The origin of this phenomenon remains debatable. Researchers aim to uncover this phenomenon with the publication of Stochastic atomic acceleration during the X-ray-induced fluidization of a silica glass in PNAS. The work of Francesco Dallari, Alessandro Martinelli, Federico Caporaletti, Michael Sprung, Giacomo Baldi, and Giulio Monaco is a collaboration between the Department of Physics and Astronomy of the University of Padua, the Physics Institute of the University of Amsterdam, the German DESY Research Centre of Hamburg, and the Physics Department of the University of Trento. The publication sheds new light on how atoms, exposed to X-rays, move within the disordered structure of glass over otherwise unattainable distances over a short amount of time.

This observable dynamic follows a law defined as HyperTransport, a motion where the distance travelled by the atoms accelerates over time. This motion not only occurs in a simple diffusion (think of a drop of coffee extending into a cup of milk) but even more when a particle moves at a constant speed in a certain direction.

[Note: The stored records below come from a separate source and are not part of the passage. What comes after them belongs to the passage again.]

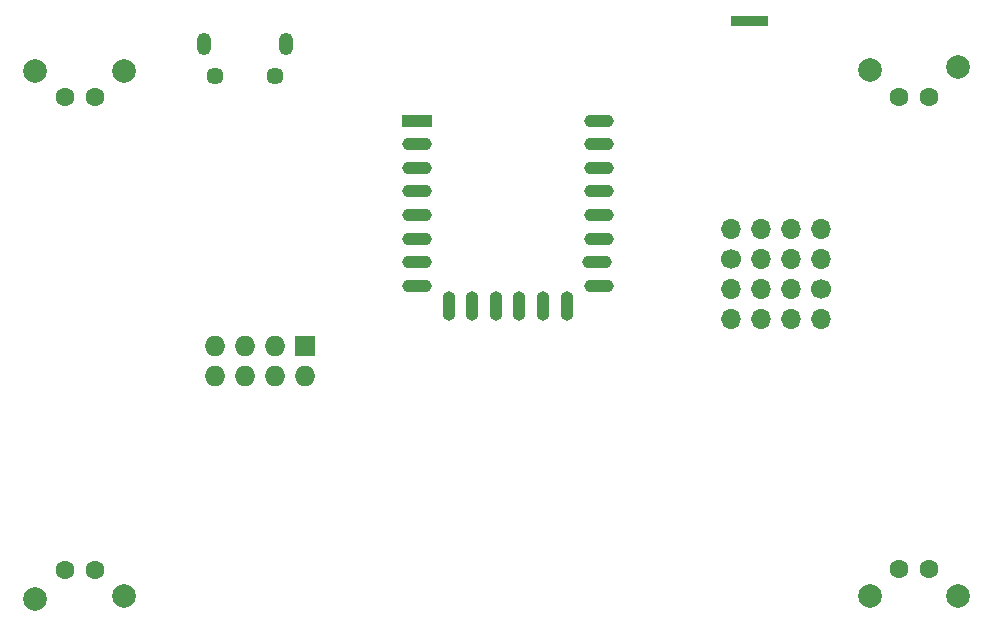
<source format=gbs>
%TF.GenerationSoftware,KiCad,Pcbnew,7.0.2-6a45011f42~172~ubuntu20.04.1*%
%TF.CreationDate,2023-05-20T00:08:38+02:00*%
%TF.ProjectId,pongCard,706f6e67-4361-4726-942e-6b696361645f,rev?*%
%TF.SameCoordinates,Original*%
%TF.FileFunction,Soldermask,Bot*%
%TF.FilePolarity,Negative*%
%FSLAX46Y46*%
G04 Gerber Fmt 4.6, Leading zero omitted, Abs format (unit mm)*
G04 Created by KiCad (PCBNEW 7.0.2-6a45011f42~172~ubuntu20.04.1) date 2023-05-20 00:08:38*
%MOMM*%
%LPD*%
G01*
G04 APERTURE LIST*
%ADD10C,0.100000*%
%ADD11O,1.200000X1.900000*%
%ADD12C,1.450000*%
%ADD13R,2.500000X1.100000*%
%ADD14O,2.500000X1.100000*%
%ADD15O,1.100000X2.500000*%
%ADD16C,2.000000*%
%ADD17C,1.600000*%
%ADD18C,1.700000*%
%ADD19O,1.700000X1.700000*%
%ADD20R,1.727200X1.727200*%
%ADD21O,1.727200X1.727200*%
G04 APERTURE END LIST*
D10*
X124841000Y-61262000D02*
X121793000Y-61262000D01*
X121793000Y-60500000D01*
X124841000Y-60500000D01*
X124841000Y-61262000D01*
G36*
X124841000Y-61262000D02*
G01*
X121793000Y-61262000D01*
X121793000Y-60500000D01*
X124841000Y-60500000D01*
X124841000Y-61262000D01*
G37*
D11*
X84145000Y-62897500D03*
D12*
X83145000Y-65597500D03*
X78145000Y-65597500D03*
D11*
X77145000Y-62897500D03*
D13*
X95185000Y-69390000D03*
D14*
X95185000Y-71390000D03*
X95185000Y-73390000D03*
X95185000Y-75390000D03*
X95185000Y-77390000D03*
X95185000Y-79390000D03*
X95185000Y-81390000D03*
X95185000Y-83390000D03*
X110585000Y-83390000D03*
X110485000Y-81390000D03*
X110585000Y-79390000D03*
X110585000Y-77390000D03*
X110585000Y-75390000D03*
X110585000Y-73390000D03*
X110585000Y-71390000D03*
X110585000Y-69390000D03*
D15*
X97875000Y-85090000D03*
X99875000Y-85090000D03*
X101875000Y-85090000D03*
X103875000Y-85090000D03*
X105875000Y-85090000D03*
X107875000Y-85090000D03*
D16*
X141037000Y-109608000D03*
D17*
X138537000Y-107358000D03*
X138537000Y-67358000D03*
X136037000Y-67358000D03*
D16*
X141037000Y-64858000D03*
X133537000Y-65108000D03*
D17*
X136037000Y-107358000D03*
D16*
X133537000Y-109608000D03*
X62905000Y-65174000D03*
D17*
X65405000Y-67424000D03*
X65405000Y-107424000D03*
X67905000Y-107424000D03*
D16*
X62905000Y-109924000D03*
X70405000Y-109674000D03*
D17*
X67905000Y-67424000D03*
D16*
X70405000Y-65174000D03*
D18*
X129413000Y-83614000D03*
D19*
X129413000Y-86154000D03*
X126873000Y-83614000D03*
X126873000Y-86154000D03*
X124333000Y-83614000D03*
X124333000Y-86154000D03*
X121793000Y-83614000D03*
X121793000Y-86154000D03*
D20*
X85725000Y-88440000D03*
D21*
X85725000Y-90980000D03*
X83185000Y-88440000D03*
X83185000Y-90980000D03*
X80645000Y-88440000D03*
X80645000Y-90980000D03*
X78105000Y-88440000D03*
X78105000Y-90980000D03*
D18*
X121793000Y-81074000D03*
D19*
X121793000Y-78534000D03*
X124333000Y-81074000D03*
X124333000Y-78534000D03*
X126873000Y-81074000D03*
X126873000Y-78534000D03*
X129413000Y-81074000D03*
X129413000Y-78534000D03*
M02*

</source>
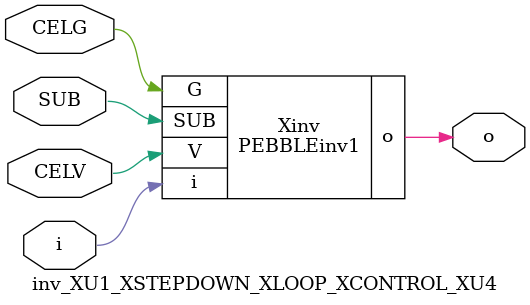
<source format=v>



module PEBBLEinv1 ( o, G, SUB, V, i );

  input V;
  input i;
  input G;
  output o;
  input SUB;
endmodule

//Celera Confidential Do Not Copy inv_XU1_XSTEPDOWN_XLOOP_XCONTROL_XU4
//Celera Confidential Symbol Generator
//5V Inverter
module inv_XU1_XSTEPDOWN_XLOOP_XCONTROL_XU4 (CELV,CELG,i,o,SUB);
input CELV;
input CELG;
input i;
input SUB;
output o;

//Celera Confidential Do Not Copy inv
PEBBLEinv1 Xinv(
.V (CELV),
.i (i),
.o (o),
.SUB (SUB),
.G (CELG)
);
//,diesize,PEBBLEinv1

//Celera Confidential Do Not Copy Module End
//Celera Schematic Generator
endmodule

</source>
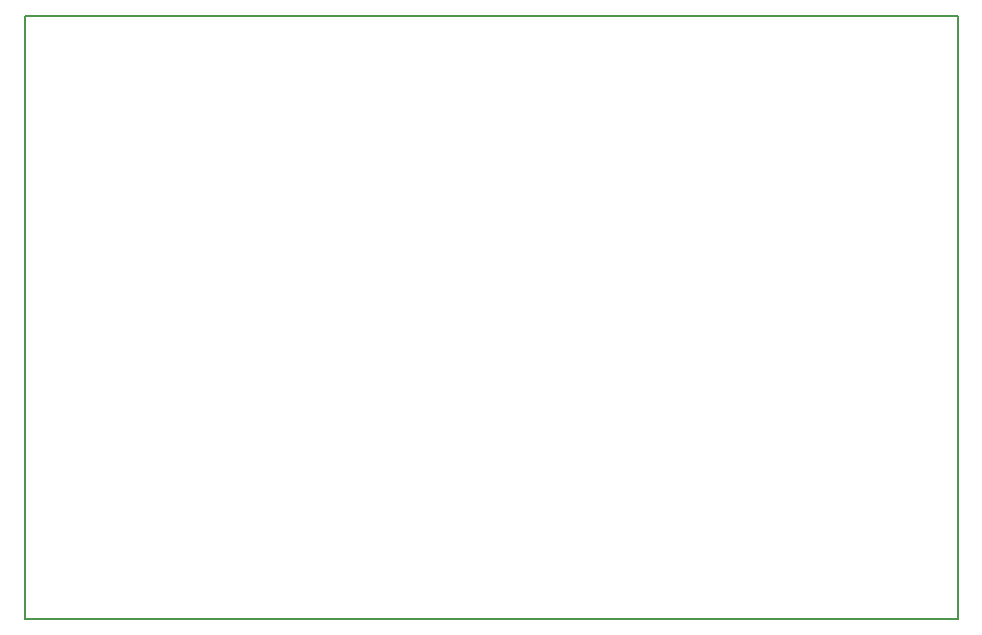
<source format=gbr>
%TF.GenerationSoftware,KiCad,Pcbnew,8.0.6-8.0.6-0~ubuntu24.04.1*%
%TF.CreationDate,2025-11-22T22:57:42-05:00*%
%TF.ProjectId,rook,726f6f6b-2e6b-4696-9361-645f70636258,rev?*%
%TF.SameCoordinates,Original*%
%TF.FileFunction,Profile,NP*%
%FSLAX46Y46*%
G04 Gerber Fmt 4.6, Leading zero omitted, Abs format (unit mm)*
G04 Created by KiCad (PCBNEW 8.0.6-8.0.6-0~ubuntu24.04.1) date 2025-11-22 22:57:42*
%MOMM*%
%LPD*%
G01*
G04 APERTURE LIST*
%TA.AperFunction,Profile*%
%ADD10C,0.200000*%
%TD*%
G04 APERTURE END LIST*
D10*
X-3250000Y3200000D02*
X75750000Y3200000D01*
X75750000Y-47800000D01*
X-3250000Y-47800000D01*
X-3250000Y3200000D01*
M02*

</source>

After sufficient irradiation, these defects become dense (quite numerous). Atoms then move in response to the small charges that randomly "illuminate" the material. Normally, atoms move with a series of sudden accelerations, somewhat like balls in a pinball machine with a trajectory characterized by many short displacements interspersed with surprisingly long displacements following a probability known as the Lévy stable law of distribution.

This research shows a possible new strategy for modifying, and thus ultimately controlling, the physical properties of glass.